Adrienne Hall – A Journey North
Im Jahr 1997 – also vor rund 20 Jahren – lief Adrienne Hall den Appalachian Trail, und im Jahr 2000 erschien dieses Buch darüber.
Der volle Titel:
A Journey North: One Woman’s Story of Hiking the Appalachian Trail
ist allerdings gleich in zweifacher Hinsicht irreführend.
Zum einen wandert Hall den Trail nicht allein, sondern mit ihrem langjährigen Partner und späteren Ehemann, was eine vollkommen andere Dynamik ergibt. Bei „One Woman“ erwarten viele Leser, mich eingeschlossen, dass hier ein Solo-Hike beschrieben wird, einschließlich der Erfahrungen, die eine Frau allein eben auf so einem an die Grenzen gehenden Trip macht.
Aber auch ein Wanderbericht eines Paares kann durchaus erhellend sein – und da greift die zweite Enttäuschung. Denn das Buch, so interessant es auch in anderer Hinsicht ist, ist nur sehr am Rande eine Wanderbeschreibung.

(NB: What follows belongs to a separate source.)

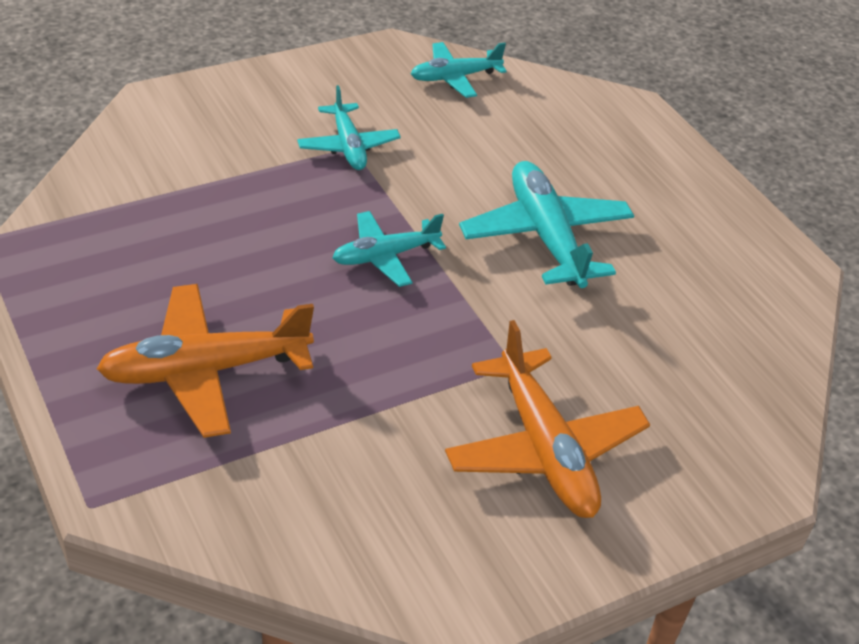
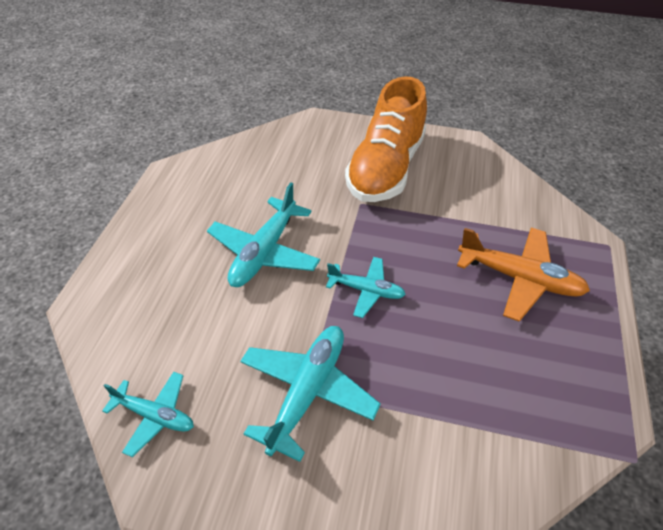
camera: 135 degrees left, 5 degrees up
(348, 146) = (307, 392): turquoise plane -> turquoise plane, size x1.64
(544, 449) = (385, 168): orange plane -> orange shoe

Adrienne Hall ist Biologin, und zu Beginn der Wanderung über den AT hat sie gerade ihre Universitätsausbildung hinter sich, und bald einen neuen Job an einem anderen Ort, fern von Familie und College, vor sich. Die Natur und die Wilderness Preserves der USA sind ihr großes Thema, das merkt man den vielen erklärenden Textteilen des Buches an. Diese sind für jemanden, der sich mit der Geschichte des Naturschutzes und der Nationalparks in den USA, mit dem Appalachian Trail, der Bedeutung von Nature and Wilderness Preserves, und den Verflechtungen zwischen Naturschutz, Tourismusindustrie und Politik in den Vereinigten Staaten befasst, faszinierend und interessant. So führt sie etwa aus, warum ihrer Meinung nach die Einführung von Gebühren für Public Land und Parks, damals noch in einer „Erprobungsphase“, falsch sei, mit durchaus nachvollziehbaren Argumenten. Ich fand viele ihrer Einsichten erhellend und bedenkenswert, und in den 20 Jahren nachdem Hall sie niederschrieb., haben sich einige der angesprochenen Probleme vermutlich noch deutlich verschärft.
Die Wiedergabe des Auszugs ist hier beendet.